WWOOF France: Follow Up Advice
As many of you know, I spent a month in France last summer volunteer working on organic farms in France, with the WWOOF program (stands for “Willing Workers on Organic Farms,” and is a worldwide network of which France is one national group). I wrote two posts about it, one from my first experience at Moulin de Braux and the other about my second experience at Maison La Source.
I had offered in my post to answer any questions that people had about my experience, but since WWOOFing has become more and more popular, the emails are getting to be too much to handle with my current workload commitments. So consider this my final wrap-up post – from now on, I am closing down my responses to this issue unless absolutely necessary.
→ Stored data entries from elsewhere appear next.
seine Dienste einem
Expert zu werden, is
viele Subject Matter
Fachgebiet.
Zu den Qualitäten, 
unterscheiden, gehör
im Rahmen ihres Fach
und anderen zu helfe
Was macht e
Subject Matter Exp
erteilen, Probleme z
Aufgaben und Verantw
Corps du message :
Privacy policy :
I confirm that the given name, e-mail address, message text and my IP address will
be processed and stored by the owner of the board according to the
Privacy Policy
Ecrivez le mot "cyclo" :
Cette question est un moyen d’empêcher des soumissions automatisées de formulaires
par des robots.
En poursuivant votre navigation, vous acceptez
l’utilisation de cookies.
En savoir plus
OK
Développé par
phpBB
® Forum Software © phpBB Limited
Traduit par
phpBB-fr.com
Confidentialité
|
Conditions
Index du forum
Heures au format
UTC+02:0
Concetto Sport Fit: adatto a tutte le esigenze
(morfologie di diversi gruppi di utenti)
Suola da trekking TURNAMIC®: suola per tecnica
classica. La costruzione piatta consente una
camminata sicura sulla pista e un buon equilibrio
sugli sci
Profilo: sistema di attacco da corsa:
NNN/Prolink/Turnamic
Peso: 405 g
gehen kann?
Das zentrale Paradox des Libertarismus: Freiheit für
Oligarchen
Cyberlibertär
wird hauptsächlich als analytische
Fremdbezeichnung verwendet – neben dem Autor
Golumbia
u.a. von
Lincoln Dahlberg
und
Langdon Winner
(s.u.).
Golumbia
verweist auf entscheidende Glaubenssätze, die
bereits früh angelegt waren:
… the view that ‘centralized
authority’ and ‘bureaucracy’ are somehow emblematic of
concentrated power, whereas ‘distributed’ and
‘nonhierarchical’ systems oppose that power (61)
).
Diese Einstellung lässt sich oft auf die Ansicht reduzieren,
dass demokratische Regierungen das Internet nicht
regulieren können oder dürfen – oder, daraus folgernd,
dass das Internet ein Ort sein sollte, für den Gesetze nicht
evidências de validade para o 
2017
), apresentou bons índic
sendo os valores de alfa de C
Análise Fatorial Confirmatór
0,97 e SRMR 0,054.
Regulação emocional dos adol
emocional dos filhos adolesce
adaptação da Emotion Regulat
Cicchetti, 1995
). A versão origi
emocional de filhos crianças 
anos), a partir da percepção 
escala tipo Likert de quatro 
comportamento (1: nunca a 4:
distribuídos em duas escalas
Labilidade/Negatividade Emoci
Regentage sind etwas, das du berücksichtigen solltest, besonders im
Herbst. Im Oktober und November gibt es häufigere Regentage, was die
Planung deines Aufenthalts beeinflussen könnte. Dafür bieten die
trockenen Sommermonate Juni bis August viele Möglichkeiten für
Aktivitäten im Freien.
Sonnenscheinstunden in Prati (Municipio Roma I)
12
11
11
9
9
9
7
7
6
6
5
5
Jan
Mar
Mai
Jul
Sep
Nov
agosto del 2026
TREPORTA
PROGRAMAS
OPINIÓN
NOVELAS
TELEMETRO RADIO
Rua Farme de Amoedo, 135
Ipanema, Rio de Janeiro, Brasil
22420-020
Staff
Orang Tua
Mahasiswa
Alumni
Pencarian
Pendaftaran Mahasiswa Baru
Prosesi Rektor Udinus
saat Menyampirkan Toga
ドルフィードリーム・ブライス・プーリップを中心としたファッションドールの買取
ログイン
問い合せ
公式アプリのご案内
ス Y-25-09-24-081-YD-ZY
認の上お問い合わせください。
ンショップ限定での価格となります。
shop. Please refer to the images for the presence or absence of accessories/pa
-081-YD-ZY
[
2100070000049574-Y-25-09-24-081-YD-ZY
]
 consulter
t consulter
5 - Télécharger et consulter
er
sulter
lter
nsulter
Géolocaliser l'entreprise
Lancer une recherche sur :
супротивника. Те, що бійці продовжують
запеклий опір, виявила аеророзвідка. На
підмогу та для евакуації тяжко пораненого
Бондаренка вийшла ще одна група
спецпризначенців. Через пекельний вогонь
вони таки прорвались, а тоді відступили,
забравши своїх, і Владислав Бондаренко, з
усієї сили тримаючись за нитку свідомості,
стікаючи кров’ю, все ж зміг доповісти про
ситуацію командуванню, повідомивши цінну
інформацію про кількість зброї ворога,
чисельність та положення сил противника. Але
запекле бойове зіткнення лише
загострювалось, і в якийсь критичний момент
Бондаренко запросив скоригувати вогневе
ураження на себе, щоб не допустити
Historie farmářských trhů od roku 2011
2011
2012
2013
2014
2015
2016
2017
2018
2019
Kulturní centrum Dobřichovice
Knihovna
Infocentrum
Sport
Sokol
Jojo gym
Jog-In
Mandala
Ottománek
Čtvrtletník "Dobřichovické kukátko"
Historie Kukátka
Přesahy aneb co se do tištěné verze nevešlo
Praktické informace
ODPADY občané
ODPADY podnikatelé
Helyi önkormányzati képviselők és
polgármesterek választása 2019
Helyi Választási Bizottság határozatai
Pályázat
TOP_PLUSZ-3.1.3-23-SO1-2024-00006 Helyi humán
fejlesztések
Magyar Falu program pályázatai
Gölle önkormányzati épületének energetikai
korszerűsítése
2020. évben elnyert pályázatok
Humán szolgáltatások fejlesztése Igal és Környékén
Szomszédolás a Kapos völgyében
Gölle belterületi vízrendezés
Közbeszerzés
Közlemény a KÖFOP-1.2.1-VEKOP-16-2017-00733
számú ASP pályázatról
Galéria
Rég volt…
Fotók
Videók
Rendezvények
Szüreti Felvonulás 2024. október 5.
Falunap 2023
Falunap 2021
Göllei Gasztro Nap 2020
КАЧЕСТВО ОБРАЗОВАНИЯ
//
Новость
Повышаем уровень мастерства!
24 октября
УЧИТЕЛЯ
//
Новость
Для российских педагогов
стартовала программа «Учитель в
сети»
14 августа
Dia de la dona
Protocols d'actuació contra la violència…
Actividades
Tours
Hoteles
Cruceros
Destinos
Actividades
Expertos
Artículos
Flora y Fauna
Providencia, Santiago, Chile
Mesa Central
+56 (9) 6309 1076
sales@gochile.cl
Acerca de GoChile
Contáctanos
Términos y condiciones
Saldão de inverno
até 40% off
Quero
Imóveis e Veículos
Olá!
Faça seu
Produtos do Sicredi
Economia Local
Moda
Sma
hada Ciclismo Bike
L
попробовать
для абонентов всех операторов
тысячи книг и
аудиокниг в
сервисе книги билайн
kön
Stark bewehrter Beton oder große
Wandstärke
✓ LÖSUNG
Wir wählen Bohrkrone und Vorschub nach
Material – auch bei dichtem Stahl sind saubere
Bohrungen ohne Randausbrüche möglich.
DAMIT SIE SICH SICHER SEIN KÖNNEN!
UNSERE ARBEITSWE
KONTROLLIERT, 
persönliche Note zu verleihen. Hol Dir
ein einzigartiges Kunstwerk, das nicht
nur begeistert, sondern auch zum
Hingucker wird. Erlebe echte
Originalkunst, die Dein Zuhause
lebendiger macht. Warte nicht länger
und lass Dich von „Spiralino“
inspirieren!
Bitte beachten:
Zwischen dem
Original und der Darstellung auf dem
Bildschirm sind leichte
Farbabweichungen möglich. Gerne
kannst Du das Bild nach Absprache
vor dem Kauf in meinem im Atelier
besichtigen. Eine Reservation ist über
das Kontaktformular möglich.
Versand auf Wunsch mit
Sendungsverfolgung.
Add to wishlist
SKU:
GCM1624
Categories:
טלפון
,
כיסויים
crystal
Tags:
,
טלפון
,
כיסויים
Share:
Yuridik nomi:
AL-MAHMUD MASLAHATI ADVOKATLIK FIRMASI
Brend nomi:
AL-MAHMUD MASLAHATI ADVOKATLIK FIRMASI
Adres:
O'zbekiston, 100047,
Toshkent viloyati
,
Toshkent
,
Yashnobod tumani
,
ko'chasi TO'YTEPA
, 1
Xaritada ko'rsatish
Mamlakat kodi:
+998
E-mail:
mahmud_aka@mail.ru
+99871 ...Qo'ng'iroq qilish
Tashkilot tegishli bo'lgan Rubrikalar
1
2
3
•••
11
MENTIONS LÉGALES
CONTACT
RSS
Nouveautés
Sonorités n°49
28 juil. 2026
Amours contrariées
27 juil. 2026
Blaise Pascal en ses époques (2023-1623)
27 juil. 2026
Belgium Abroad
Here are my advice and recommendations – that I would usually edit/customize for each reply – with some extra tips thrown in:
- If you are asking for information about working on the specific farms that I described, you will have to register at WWOOF France like I did. I am not giving direct contact information. Once you have paid the membership fee, you will have access to the entire directory of farms – if you want to know the information for the farms I went to, I recommend that you simply search for the name of the farm or the name of the hosts (you have them both from my posts).
- Searching for farms: I personally picked farms based on how much detail they gave about the area, through verifying locations on Google Maps, and also which ones were vegan or vegetarian friendly. I recommend sending lots of requests, since you will likely get lots of rejections – also, I found that it was easy to tell which farms were going to have good atmospheres by the responses you receive. Several I received were actually gruff and rude in tone, so I quickly tossed those away to focus on the ones that seemed kind and gave lots of detail as to what I should expect.
- The Email Request: My advice for requests is to make them as personal and honest as possible. Tell them about yourself – things that will be relevant to their interests. Tell them about your language ability. Ask them questions, explain what you can contribute to help around the farm and fit into their existing schedule. Demonstrate flexibility, friendliness, and personality. If you are sending lots of requests, you can edit each one to suit the details you know about the particular farm you are applying to.
- Asking Questions: My strongest word of advice is to make sure that the expectations about how many hours you are going to work are very clearly outlined before you go there. There are some important questions to ask that will really affect your experience. These are the kinds of things you should look out for. Do you get a full weekend rest? Do you work by yourself, or with others? How many hours a day are you expected to work? It is easy to feel exploited for free labour and not feel that you are getting the full experience of WWOOFing, which is about experiencing a different life, exchanging ideas and learning about growing things – NOT just about providing free labour. Don’t get me wrong; I had a great time, it is just that the two farms were very different experiences and I really learned what to look out for.
- Visiting a Family: Keep in mind that when WWOOFing you are really entering into an established group of people that are kind of a family, with their own social dynamics of any family. The social part can be a bit challenging sometimes, since they have their own system that works for them. For example, they might raise their voice a lot when they speak, something you might not be used to. Or you might find someone in particular difficult to work with … this is all part of the full experience, something to be aware of. If you are open minded and flexible, and try to learn from those around you, you should have a great time.
- How long should you commit to? I had planned in advance to stay two weeks at each farm; and this schedule worked out well for me. In hindsight, I would have been happy to stay longer at the first farm. But from my hosts I got the impression that longer is actually more ideal both for your learning experience at the farm as well as for their experience (keep in mind that they take the time to train and orient you, as well as get to know you). So I would say that if you can, try to stay for as long as possible – one to two months at minimum is ideal. If you are nervous about the situation – worried about needing to leave suddenly because you extremely don’t belong there, etc. – you might be able to negotiate with another farm to be a kind of “back-up,” in case the situation arises. Of course, if you do this you would want to find one relatively close by, though the train system in France is fantastic for travel. Or, you could wait to look at other farms until the situation comes up.
- Internet connection: Be prepared for the situation that the internet connection is rarely or never available to you. Or, if you are lucky like me – there is one, but it is guarded by a hive of bees. Or you may be able to access an internet cafe at a local town.
- Equipment: Well, this is a no-brainer – ask your hosts in advance! Things I used and was SO happy to have: tall rubber boots (so much mud at my first farm in spring!), a good rain jacket, knock-off crocs (great for general garden work), and some durable pants that I got from a mountain equipment store. I was so lucky to find these really cheap when I was in Spain, though finding rubber boots was no easy feat.
- Have fun! If your experience is anything like mine, you will experience the best sleeps at night, the most delicous/healthy/wholesome food you have ever had (and maybe learn a few cooking tricks along the way), meet amazing people (and dogs!), learn so much of the language, and have unique experiences such as eating fresh cherries of the tree, picking spinach and planting onions! I hope that you take the chance, and have a great time.